● Document text
○ ○ ○ ○ ○

POSTED: Saturday, October 17, 2009
UPDATED: 11:39 am CDT October 18, 2009

From half a world away, a Houston doctor hears the call for help from those suffering in the war-ravaged country of Afghanistan.

While President Barack Obama is deciding whether to send more troops to the country, Dr. Rob Dickinson of Houston is headed to the capital city of Kabul on the dual mission of healing and teaching.

"People get sick the world over and illnesses are very similar, but the severity is very unbelievable there," said Dickinson, who specializes in internal medicine at the Kelsey-Seybold Clinic.

Dickinson said his trip to Kabul is to also help Afghanistan rebuild a medical infrastructure in tatters.

"Basically they've started over," said Dickinson. "Everything was essentially destroyed during the war and they're starting literally from scratch."

Dickinson will be working at the CURE International clinic for two weeks. The clinic was established in 2005 and has become the epicenter of the country's medical rebirth.

Training and healing happening in tandem in a country where the average life expectancy is 42 years of age and one in four infants die at birth.

"Access to basic specialties is unavailable," said Dickinson. "Cardiology and such is simply not available, heart catheterization is not available in the entire country."

○ ○ ○ ○ ○

● Data for review
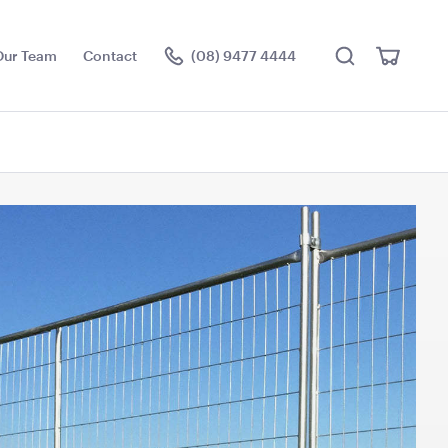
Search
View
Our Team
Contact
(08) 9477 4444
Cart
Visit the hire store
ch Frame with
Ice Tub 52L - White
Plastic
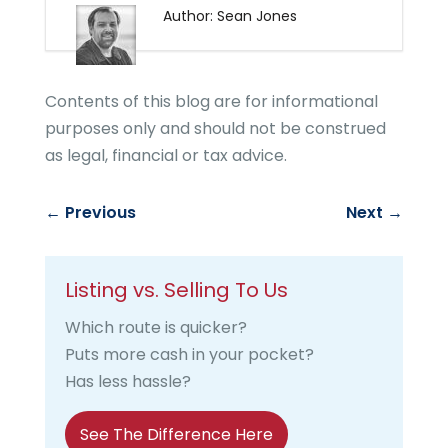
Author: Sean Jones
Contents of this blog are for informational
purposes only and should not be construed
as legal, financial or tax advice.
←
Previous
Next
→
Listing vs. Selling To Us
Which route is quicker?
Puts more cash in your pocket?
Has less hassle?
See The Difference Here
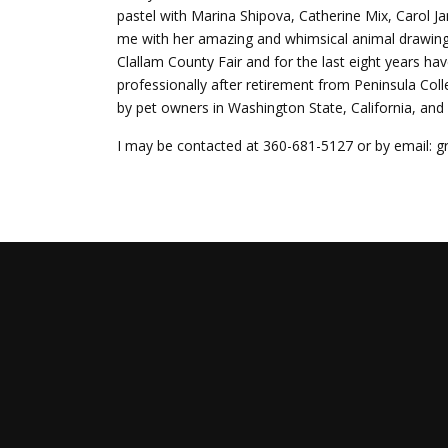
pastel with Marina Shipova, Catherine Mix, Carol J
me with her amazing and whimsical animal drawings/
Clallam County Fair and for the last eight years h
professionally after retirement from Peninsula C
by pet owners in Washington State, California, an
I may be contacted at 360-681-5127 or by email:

○ ○ ○ ○ ○

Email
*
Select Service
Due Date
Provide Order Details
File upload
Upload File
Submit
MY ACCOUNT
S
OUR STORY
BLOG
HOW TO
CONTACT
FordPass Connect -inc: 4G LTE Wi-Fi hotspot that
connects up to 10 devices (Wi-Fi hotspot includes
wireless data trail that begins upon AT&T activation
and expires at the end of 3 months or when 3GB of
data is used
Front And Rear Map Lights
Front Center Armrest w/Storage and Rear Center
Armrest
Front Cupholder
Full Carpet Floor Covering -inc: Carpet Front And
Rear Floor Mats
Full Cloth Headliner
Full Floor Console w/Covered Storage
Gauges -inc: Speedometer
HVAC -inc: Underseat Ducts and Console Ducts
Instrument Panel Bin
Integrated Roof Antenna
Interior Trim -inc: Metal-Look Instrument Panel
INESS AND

○ ○ ○ ○ ○

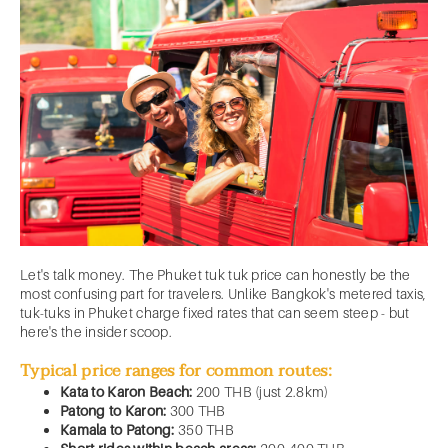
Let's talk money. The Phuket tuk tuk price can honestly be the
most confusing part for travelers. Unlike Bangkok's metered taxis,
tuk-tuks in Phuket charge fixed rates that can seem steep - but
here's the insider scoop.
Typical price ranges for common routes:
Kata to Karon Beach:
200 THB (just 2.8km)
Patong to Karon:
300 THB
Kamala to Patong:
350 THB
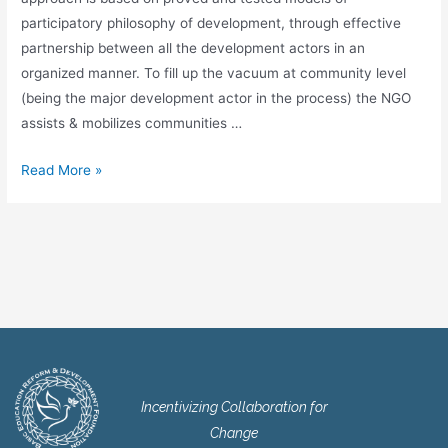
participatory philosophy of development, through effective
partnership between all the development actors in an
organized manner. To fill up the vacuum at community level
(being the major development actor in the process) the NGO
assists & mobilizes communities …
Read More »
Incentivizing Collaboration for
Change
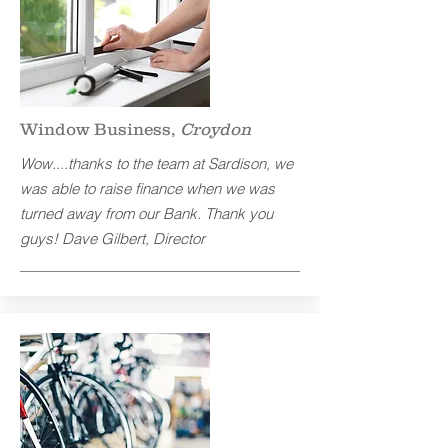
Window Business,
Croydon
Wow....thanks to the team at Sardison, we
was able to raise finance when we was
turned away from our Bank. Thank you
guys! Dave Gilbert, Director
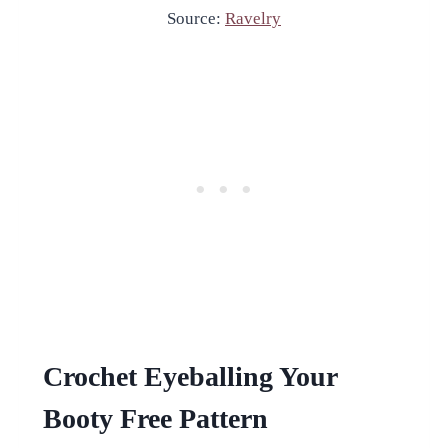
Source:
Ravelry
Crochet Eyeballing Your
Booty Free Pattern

○ ○ ○ ○ ○

● Prompt A
Answer these questions from the article about the Houston doctor going to Kabul:
(i) For how long will Dickinson work at the CURE International clinic?
(ii) What is the average life expectancy in Afghanistan?
(iii) What does Dickinson specialize in at the Kelsey-Seybold Clinic?
● Prompt B
Carry on the article about the Houston doctor going to Kabul, starting after its last sentence.
The items can be left aside; nothing here depends on them.

● Response box A
(i) Two weeks.
(ii) 42 years of age.
(iii) Internal medicine.

● Response box B
This will be Dickinson's second trip to the clinic in Kabul in four months. He said what surprised him was not the lack of health care, but that he saw more critically ill patients in his first six hours than he would in six months at the Kelsey-Seybold clinic.

"Heart attacks, kidney failure, serious case of the measles," said Dickinson. "Serious problems for which there is very little care available."

The second part of Dickinson's work is teaching Afghani doctors so clinics can be opened in more parts of the country.

"I was really humbled by the opportunity to work with them and I think they taught me as much as I taught them," said Dickinson. "I hope that the country continues to make strides as they have over the last several years. It's a difficult situation but one that's very much worth fighting for."